- Document text:

---+---

For fathers, results showed that higher levels of paternal postpartum obsessive-compulsive symptoms at T2 significantly predicted poorer overall development (β = −0.143, p = 0.033), poorer communication development (β = −0.122, p = 0.035), and poorer gross motor development (β = −0.152, p = 0.018) at T4. However, fine motor development (β = −0.057, p = 0.209), problem-solving development (β = −0.076, p = 0.176), and personal-social development (β = −0.118, p = 0.076) at T4 were not significantly predicted by paternal postpartum obsessive-compulsive symptoms at T2. Furthermore, when age, academic degree, postpartum depressive and anxiety symptoms of the father, preterm birth and temperament of the child, as well as COVID-19 pandemic-driven adversities were included as potential confounders in the regression models, neither overall child development (β = −0.133, p = 0.106), communication development (β = −0.092, p = 0.218), gross motor development (β = −0.117, p = 0.179), fine motor development (β = −0.110, p = 0.152), problem-solving development (β = −0.049, p = 0.545), nor personal-social development (β = −0.126, p = 0.103) at T4 were significantly predicted by paternal postpartum obsessive-compulsive symptoms at T2.

Association between maternal postpartum obsessive-compulsive symptoms and mother–child relationship

For mothers, results revealed that higher levels of maternal postpartum obsessive-compulsive symptoms at T2 were significantly associated with poorer mother–child relationship at T3 (β = 0.277, p < 0.001). However, when age, academic degree, postpartum depressive and anxiety symptoms of the mother, preterm birth and temperament of the child, as well as COVID-19 pandemic-driven adversities were included as potential confounders in the regression model, the aforementioned association was no longer significant (β = 0.129, p = 0.054).

Association between paternal postpartum obsessive-compulsive symptoms and father–child relationship

For fathers, results indicated that higher levels of paternal postpartum obsessive-compulsive symptoms at T2 were significantly associated with poorer father–child relationship at T3 (β = 0.321, p < 0.001). However, when age, academic degree, postpartum depressive and anxiety symptoms of the father, preterm birth and temperament of the child, as well as COVID-19 pandemic-driven adversities were included as potential confounders in the regression model, the aforementioned association was no longer significant (β = 0.089, p = 0.230).

---+---

- Work request:
Carry on the results text about parents' postpartum obsessive-compulsive symptoms, starting right after its last sentence.

---+---

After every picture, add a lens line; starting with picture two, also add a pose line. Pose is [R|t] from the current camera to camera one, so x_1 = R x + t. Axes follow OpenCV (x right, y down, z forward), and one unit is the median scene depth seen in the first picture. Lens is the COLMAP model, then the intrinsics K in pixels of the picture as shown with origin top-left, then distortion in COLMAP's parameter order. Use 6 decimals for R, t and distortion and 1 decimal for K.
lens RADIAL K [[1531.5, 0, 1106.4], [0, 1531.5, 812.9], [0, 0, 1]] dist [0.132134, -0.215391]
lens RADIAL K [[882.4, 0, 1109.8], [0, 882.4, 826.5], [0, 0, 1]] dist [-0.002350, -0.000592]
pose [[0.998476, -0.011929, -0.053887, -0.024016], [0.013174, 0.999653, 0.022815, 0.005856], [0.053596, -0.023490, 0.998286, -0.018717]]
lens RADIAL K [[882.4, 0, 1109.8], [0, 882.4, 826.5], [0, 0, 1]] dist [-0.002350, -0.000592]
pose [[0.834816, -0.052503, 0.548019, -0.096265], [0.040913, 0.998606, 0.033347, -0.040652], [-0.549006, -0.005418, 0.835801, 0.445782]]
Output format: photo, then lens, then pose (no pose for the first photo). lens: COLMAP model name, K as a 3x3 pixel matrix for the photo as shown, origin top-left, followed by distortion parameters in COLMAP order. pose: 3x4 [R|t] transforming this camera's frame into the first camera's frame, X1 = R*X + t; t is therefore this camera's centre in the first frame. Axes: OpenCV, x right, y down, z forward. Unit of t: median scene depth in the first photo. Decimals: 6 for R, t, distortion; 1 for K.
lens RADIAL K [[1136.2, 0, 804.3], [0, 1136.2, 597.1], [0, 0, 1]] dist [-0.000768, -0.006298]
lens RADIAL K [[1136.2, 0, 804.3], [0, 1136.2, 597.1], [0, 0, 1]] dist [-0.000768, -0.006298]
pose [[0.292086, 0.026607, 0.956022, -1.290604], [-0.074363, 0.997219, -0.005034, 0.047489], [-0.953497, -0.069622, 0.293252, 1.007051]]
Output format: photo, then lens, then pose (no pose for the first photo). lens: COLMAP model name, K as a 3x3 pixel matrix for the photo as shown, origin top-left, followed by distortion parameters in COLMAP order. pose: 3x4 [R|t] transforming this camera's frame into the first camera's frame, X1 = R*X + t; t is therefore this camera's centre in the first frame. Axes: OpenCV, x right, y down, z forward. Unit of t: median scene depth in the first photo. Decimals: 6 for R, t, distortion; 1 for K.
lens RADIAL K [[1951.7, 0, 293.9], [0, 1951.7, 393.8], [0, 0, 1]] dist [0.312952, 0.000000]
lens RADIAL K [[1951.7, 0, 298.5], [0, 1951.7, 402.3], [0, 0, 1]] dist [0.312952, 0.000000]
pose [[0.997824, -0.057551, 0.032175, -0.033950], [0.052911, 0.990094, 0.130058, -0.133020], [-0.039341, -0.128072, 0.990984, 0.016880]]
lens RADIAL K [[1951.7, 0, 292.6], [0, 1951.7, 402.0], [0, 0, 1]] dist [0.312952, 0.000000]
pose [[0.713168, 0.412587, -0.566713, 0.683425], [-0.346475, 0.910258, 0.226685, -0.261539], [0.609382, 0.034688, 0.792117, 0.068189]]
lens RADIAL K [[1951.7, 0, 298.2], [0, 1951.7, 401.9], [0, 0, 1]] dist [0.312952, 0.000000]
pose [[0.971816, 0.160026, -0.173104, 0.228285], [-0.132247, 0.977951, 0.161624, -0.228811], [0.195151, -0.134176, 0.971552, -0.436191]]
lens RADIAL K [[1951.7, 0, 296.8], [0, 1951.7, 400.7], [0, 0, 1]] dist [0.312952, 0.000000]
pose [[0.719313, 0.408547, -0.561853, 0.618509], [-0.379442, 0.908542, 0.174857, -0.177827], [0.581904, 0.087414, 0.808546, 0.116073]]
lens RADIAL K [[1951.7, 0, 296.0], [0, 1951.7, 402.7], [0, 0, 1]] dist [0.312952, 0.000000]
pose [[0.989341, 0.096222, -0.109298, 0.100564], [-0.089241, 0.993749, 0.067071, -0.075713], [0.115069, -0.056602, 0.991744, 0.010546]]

---+---

- Result below:
Association between mother–child relationship and child development

For mothers, results showed that poorer mother–child relationship at T3 significantly predicted poorer overall child development (β = −0.135, p = 0.019), poorer fine motor development (β = −0.154, p = 0.004), and poorer problem-solving development (β = −0.100, p = 0.036) at T4. However, communication development (β = −0.062, p = 0.178), gross motor development (β = −0.071, p = 0.097), and personal-social development (β = −0.074, p = 0.131) at T4 were not significantly predicted by mother–child relationship at T3. When age, academic degree, postpartum depressive and anxiety symptoms of the mother, preterm birth and temperament of the child, as well as COVID-19 pandemic-driven adversities were included as potential confounders in the regression models, poorer mother–child relationship at T3 was still a significant predictor of poorer fine motor development (β = −0.126, p = 0.029) at T4. However, after adjusting for the aforementioned potential confounders, neither overall child development (β = −0.104, p = 0.080), communication development (β = −0.030, p = 0.552), gross motor development (β = −0.022, p = 0.630), problem-solving development (β = −0.085, p = 0.119), nor personal-social development (β = −0.097, p = 0.073) at T4 were significantly predicted by mother–child relationship at T3.

Association between father–child relationship and child development

For fathers, results revealed that poorer father–child relationship at T3 significantly predicted poorer overall child development (β = −0.245, p < 0.001), poorer gross motor development (β = −0.259, p < 0.001), poorer fine motor development (β = −0.139, p = 0.009), poorer problem-solving development (β = −0.218, p < 0.001), and poorer personal-social development (β = −0.150, p = 0.010) at T4. However, communication development (β = −0.121, p = 0.075) at T4 was not significantly predicted by father–child relationship at T3. When age, academic degree, postpartum depressive and anxiety symptoms of the father, preterm birth and temperament of the child, as well as COVID-19 pandemic-driven adversities were included as potential confounders in the regression models, poorer father–child relationship at T3 was still a significant predictor of poorer overall child development (β = −0.251, p < 0.001), poorer gross motor development (β = −0.257, p < 0.001), poorer fine motor development (β = −0.178, p = 0.017), poorer problem-solving development (β = −0.211, p = 0.001), and poorer personal-social development (β = −0.125, p = 0.020) at T4. However, after adjusting for the aforementioned potential confounders, communication development (β = −0.142, p = 0.074) at T4 was not significantly predicted by father–child relationship at T3.

Mediation analyses

For both mothers and fathers, mediation analyses were carried out in order to determine whether the associations between parental postpartum obsessive-compulsive symptoms and overall as well as domain-specific child development are mediated by the parent–child relationship (for tables, see Supplementary material B).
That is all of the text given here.